Кто не помнит картину художника Новоскольцова «Кончина митрополита Филиппа»? В то время как Святитель стоит на коленях перед образом, держа в руке зажженную свечу, в узкую дверь кельи пролезает зверская фигура Малюты Скуратова. И вот тут больше всего бросается в глаза тупое лицо палача: о, он не нервный, не злой, не болезненный человек. Но он – ничего не чувствует! Что же ему делать, если он ничего не чувствует? Задушить ли ему курицу или человека, ребенка или щенка – нет разницы. Вот рок подобной духовной тупости, клеймо а-критицизма, если можно так выразиться, – несли на себе все эти Зайцевы, Скабичевские, Протопоповы. Тут несчастие не в них, которые брались за критику, а порой в журналистах, которые предложили им быть критиками. Под влиянием-то этих критических Скуратовых совершилось то, что, например, в семидесятых и половине 80-х годов прошлого века сочинений Пушкина нельзя было найти в книжных магазинах. Я помню эту пору: в магазинах отвечали – «не держим, потому что никто не спрашивает!» Невероятный этот факт я пережил в пору моего учительства в гимназии. В ученической библиотеке были лишь учебные издания некоторых произведений Пушкина: «Каменный гость», «Скупой рыцарь»– кажется, с разъяснениями педагога Гарусова. Я, будучи библиотекарем этой маленькой библиотеки, предложил педагогическому совету выписать «Полное собрание сочинений Пушкина».

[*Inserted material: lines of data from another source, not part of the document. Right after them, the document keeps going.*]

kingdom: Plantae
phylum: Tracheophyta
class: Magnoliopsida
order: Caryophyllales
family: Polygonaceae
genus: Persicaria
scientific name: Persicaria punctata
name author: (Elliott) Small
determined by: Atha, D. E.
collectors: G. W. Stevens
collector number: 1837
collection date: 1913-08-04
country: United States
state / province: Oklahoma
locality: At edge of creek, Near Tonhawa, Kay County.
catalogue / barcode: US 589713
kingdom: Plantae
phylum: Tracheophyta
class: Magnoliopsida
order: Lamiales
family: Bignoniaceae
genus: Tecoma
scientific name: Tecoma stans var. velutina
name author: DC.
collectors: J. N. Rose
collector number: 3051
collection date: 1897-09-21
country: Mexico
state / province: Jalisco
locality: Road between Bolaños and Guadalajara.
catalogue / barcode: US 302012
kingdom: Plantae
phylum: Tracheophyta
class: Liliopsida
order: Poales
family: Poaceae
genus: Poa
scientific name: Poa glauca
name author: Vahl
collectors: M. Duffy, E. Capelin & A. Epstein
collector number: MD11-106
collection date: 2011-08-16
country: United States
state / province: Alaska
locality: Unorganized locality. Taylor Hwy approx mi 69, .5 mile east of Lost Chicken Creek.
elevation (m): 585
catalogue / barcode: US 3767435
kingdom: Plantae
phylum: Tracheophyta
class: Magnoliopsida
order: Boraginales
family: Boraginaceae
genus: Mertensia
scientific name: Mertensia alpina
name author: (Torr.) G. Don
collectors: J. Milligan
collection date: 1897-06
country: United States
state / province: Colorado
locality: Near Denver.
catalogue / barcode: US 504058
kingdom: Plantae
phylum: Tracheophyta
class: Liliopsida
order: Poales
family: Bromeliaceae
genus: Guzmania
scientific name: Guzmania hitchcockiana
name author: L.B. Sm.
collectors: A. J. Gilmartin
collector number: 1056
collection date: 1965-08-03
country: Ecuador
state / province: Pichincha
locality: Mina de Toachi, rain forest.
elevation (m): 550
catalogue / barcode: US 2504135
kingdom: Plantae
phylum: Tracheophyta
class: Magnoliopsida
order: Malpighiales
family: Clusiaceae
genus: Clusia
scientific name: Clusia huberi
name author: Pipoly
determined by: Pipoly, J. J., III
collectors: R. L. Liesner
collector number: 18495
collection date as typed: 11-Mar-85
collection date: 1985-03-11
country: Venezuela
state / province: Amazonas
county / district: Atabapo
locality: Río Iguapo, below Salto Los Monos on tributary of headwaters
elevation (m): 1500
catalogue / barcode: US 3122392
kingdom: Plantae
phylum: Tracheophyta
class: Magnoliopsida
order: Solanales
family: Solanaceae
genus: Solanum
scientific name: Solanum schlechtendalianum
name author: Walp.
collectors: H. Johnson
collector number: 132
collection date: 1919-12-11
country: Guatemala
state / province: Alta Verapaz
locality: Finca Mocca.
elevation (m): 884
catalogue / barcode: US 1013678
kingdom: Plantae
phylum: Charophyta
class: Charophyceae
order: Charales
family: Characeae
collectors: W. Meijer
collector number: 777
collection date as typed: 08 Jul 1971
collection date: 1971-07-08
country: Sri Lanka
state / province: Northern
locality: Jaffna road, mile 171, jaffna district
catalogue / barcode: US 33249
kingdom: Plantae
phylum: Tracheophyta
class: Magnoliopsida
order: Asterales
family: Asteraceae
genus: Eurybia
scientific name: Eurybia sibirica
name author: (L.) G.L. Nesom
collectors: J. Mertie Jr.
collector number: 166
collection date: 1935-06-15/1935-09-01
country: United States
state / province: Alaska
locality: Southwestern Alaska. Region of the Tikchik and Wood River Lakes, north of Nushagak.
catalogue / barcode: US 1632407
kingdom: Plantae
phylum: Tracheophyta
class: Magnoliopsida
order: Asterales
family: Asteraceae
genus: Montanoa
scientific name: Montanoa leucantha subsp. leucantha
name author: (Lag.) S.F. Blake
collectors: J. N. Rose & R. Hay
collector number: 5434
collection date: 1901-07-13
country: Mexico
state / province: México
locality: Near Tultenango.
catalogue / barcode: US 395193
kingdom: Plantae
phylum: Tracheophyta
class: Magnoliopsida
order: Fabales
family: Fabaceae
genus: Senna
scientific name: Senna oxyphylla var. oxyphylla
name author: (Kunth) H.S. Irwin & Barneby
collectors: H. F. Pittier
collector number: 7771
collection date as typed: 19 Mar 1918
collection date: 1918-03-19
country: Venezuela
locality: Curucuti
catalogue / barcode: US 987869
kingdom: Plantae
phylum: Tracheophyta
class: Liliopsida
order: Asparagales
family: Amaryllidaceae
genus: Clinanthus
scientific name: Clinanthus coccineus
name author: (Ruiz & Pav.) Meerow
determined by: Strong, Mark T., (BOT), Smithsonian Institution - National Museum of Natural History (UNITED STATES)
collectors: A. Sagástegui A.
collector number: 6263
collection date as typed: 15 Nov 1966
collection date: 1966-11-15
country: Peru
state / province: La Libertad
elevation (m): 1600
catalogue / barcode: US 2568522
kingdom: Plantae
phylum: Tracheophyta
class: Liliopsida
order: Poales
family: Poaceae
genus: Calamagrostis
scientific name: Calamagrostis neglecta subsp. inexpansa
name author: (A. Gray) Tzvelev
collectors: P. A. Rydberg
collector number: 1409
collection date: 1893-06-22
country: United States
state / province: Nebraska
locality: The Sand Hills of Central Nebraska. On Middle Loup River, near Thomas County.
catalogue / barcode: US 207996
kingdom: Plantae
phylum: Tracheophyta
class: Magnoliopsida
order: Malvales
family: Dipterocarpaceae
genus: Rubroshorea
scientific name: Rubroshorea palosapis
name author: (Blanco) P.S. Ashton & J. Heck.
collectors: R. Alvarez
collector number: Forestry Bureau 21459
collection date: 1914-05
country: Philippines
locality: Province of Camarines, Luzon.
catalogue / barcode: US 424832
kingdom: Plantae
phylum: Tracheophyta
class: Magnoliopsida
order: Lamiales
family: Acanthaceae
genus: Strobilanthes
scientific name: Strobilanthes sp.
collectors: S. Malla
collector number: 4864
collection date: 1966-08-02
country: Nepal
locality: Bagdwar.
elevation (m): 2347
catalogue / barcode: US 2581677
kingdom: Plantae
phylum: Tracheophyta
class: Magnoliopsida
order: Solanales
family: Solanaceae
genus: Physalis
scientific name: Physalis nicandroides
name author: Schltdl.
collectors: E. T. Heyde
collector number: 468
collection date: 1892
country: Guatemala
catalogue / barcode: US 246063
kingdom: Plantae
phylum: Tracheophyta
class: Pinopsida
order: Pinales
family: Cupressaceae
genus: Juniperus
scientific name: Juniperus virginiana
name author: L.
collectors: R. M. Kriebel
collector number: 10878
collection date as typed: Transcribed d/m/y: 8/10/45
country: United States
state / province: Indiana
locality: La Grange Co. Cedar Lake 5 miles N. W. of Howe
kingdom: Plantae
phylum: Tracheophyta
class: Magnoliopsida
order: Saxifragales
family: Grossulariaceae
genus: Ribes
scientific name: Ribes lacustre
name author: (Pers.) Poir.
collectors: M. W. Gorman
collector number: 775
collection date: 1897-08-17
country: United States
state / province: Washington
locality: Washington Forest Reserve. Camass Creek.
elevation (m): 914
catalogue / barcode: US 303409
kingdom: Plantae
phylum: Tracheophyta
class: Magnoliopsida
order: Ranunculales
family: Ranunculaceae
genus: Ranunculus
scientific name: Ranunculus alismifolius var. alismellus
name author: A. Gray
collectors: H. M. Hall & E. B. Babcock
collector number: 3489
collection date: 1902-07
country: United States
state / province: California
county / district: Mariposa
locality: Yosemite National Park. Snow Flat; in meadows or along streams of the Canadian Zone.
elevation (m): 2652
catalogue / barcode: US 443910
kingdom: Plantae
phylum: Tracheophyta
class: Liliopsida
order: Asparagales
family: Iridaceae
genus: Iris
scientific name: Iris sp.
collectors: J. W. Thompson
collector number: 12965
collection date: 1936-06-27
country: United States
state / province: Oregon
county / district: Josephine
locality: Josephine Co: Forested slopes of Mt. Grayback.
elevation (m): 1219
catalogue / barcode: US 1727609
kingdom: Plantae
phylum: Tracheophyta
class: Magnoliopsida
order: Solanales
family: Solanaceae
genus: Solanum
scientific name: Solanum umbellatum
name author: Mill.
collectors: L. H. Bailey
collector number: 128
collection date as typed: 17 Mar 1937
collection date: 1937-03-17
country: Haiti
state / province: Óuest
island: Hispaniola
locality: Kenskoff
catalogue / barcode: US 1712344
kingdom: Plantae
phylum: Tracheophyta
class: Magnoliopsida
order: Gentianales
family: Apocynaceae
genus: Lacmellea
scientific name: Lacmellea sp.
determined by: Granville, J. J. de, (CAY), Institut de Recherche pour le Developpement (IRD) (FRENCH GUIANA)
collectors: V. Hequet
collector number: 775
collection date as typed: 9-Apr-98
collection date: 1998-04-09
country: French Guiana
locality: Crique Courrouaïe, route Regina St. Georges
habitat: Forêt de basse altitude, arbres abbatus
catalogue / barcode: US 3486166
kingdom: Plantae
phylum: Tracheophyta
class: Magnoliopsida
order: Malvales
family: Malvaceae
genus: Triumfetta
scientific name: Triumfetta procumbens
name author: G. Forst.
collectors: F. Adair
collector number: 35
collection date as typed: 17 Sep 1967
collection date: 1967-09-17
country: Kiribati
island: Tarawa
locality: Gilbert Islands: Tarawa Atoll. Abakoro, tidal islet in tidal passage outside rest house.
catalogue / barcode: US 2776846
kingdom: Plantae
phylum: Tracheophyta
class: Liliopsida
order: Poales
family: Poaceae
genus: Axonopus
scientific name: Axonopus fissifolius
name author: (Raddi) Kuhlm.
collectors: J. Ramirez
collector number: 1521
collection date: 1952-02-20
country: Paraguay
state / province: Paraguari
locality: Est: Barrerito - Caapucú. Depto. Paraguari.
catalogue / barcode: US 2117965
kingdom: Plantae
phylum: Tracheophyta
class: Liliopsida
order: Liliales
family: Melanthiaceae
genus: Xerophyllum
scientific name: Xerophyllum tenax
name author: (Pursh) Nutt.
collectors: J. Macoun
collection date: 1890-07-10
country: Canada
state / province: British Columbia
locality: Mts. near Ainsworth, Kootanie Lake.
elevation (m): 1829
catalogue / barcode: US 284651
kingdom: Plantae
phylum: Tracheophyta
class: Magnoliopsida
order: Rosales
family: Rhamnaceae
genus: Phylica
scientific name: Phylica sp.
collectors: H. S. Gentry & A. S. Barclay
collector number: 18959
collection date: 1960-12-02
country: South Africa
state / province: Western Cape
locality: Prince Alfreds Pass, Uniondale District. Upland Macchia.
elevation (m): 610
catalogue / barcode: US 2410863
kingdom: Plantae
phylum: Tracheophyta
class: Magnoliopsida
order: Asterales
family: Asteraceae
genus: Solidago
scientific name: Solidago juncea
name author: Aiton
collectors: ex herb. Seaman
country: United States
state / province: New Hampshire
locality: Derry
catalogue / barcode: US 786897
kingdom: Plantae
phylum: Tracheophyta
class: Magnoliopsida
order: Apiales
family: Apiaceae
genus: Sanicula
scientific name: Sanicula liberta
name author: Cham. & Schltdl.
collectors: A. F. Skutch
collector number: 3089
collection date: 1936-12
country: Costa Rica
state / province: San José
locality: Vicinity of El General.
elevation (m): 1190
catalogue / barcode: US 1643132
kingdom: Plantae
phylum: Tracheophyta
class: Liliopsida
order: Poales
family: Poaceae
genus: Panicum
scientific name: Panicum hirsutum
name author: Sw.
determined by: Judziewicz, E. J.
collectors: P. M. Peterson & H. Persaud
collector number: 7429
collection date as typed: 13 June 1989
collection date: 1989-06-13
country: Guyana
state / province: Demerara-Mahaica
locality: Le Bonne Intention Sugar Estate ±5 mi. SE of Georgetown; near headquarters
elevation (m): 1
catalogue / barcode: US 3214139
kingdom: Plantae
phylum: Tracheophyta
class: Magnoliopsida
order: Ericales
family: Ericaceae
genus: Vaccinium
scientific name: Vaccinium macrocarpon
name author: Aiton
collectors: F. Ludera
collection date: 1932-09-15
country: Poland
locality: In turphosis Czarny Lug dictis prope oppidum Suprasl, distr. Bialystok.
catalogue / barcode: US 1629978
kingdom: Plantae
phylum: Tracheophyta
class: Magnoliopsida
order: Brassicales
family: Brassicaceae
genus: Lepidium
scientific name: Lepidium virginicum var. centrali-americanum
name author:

Другие, старше меня учителя, возражали, что их не продается. Я все-таки настоял хоть попытаться. Послали в Москву требование. В Москве Пушкина не нашлось. Г-н Абрамович повторяет то же о более поздней эпохе, которую он помнит:
«Русское художество травили, вырывали ростки, заглушали начинания, причем дело этого заматывания поручали именно тем глухим и слепым в области литературы, которые в силу своей идейной и художественной слепоты, своего литературного кретинизма и могли быть литературными палачами.
Пишущий эти строки помнит удушье – подлинное удушье 90-х годов, когда каждый, кто чаял движенья не одной только политической мысли, но также и широких областей духовной культуры, художественной, интимно-философской, задыхался, потому что невозможно было вдохнуть глотка воздуха, свободного от засилья нашей средней, лишенной вдохновения, жертвенности и огня радикалыцины. Мы боролись, с одной стороны, и были тюремщиками, с другой. Мы возжигали свет в одной области и тушили в другой. Закрывать на это глаза, молчать об этом – может только трусливая бездарность, не верящая в свободное развитие русской культуры».
А что —.не кончить ли русскою поговоркой: «Что Бог ни делает – все к лучшему». Повторения подобного фазиса «критики» едва ли можно ожидать в будущем; вместо «погребения» Пушкина, Тютчева, Фета получилось вящее их прославление – прославление, увенчание, возвеличение. И между тем позади лежит горький опыт: чего стоит вообще для духа нации и наций грубейшее торжество материалистических, позитивных учений, связывающихся всегда с сухим и жестким политическим радикализмом.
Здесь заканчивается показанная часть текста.